そして2014年頃からは、11acに加え、WiGigの通称で呼ばれる11adも対応機器が出荷開始される予定となっている。WiGigは60GHz帯を利用する無線通信で、数Gbpsの高速通信と、低レイテンシを特徴とし、現在はHDMIやUSBなどのケーブルが担っているPCや映像機器とディスプレイ/周辺機器との接続の置き換えを狙う。
WiGigはWi-Fiとは全く異なる技術で、成り立ちは別のものだが、この1月に統合が発表された。これにより、WiGig技術とその認定の策定に関する活動はWi-Fi Allianceに統合され、2013年中に業務分野、メンバー企業が完全に統合される。
こういった経緯もあり、WiGig機器は、Wi-Fiへのシームレスなハンドオーバー機能を搭載予定で、1つの家全体をカバーするWi-Fiと、近距離だが高速通信が可能なWiGigとが双方を補完する形で大きなネットワークを形成するようになる。

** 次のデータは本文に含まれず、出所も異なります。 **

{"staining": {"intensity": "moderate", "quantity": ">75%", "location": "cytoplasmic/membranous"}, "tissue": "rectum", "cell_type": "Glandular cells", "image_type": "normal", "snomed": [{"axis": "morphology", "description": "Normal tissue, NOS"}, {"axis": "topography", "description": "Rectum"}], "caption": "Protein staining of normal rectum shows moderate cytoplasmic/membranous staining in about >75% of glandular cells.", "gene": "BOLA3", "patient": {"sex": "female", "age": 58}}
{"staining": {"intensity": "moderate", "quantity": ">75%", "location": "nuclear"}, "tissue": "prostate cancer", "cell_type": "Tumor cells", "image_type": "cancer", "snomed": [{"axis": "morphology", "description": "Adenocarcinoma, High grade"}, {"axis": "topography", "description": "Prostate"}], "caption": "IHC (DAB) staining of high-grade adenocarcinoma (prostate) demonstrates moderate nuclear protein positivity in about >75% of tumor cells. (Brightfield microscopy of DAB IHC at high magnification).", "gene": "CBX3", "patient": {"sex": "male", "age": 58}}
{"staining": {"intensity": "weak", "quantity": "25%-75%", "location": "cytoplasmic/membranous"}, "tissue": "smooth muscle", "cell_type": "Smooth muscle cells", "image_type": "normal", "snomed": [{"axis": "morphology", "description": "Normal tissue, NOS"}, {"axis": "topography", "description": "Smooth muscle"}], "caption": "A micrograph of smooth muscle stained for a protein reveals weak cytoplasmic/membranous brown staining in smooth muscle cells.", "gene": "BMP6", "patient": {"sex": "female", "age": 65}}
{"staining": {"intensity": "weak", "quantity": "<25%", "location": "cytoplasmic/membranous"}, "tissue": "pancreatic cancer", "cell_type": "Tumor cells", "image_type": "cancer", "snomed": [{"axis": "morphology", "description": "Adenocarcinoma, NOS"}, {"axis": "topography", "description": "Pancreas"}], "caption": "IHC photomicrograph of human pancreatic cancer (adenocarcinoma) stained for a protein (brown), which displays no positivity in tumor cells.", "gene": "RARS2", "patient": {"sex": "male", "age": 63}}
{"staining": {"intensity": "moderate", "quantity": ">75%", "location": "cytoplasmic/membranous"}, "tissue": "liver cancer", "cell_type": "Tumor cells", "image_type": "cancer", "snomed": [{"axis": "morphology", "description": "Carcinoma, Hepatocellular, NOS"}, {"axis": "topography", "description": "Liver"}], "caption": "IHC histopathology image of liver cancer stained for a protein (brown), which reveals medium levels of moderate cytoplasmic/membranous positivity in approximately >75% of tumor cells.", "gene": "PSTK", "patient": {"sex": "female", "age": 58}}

WiGigの認定プログラムは2014年に開始の予定だが、果たしてWiGigのブランドがそのまま継続されるのか、あるいはWi-FiのMiracastとWiGigの非圧縮動画ストリーミングという競合するような機能がどのように統合されるのかといった、具体的な事は今後決定されていく予定という。
このほか、デイヴィス フェルナー氏は、ホットスポットの接続自動化やローミングを実現するWi-Fi Passpointについて、2月にNTTドコモが、中国移動通信およびKTと国際ローミングで合意したことを紹介。また、2013年後半リリース予定のPasspoint Release 2では、その場でアカウントを新規作成する機能や、ISPが推奨するホットスポットを簡単に見つける機能が追加されることを明らかにした。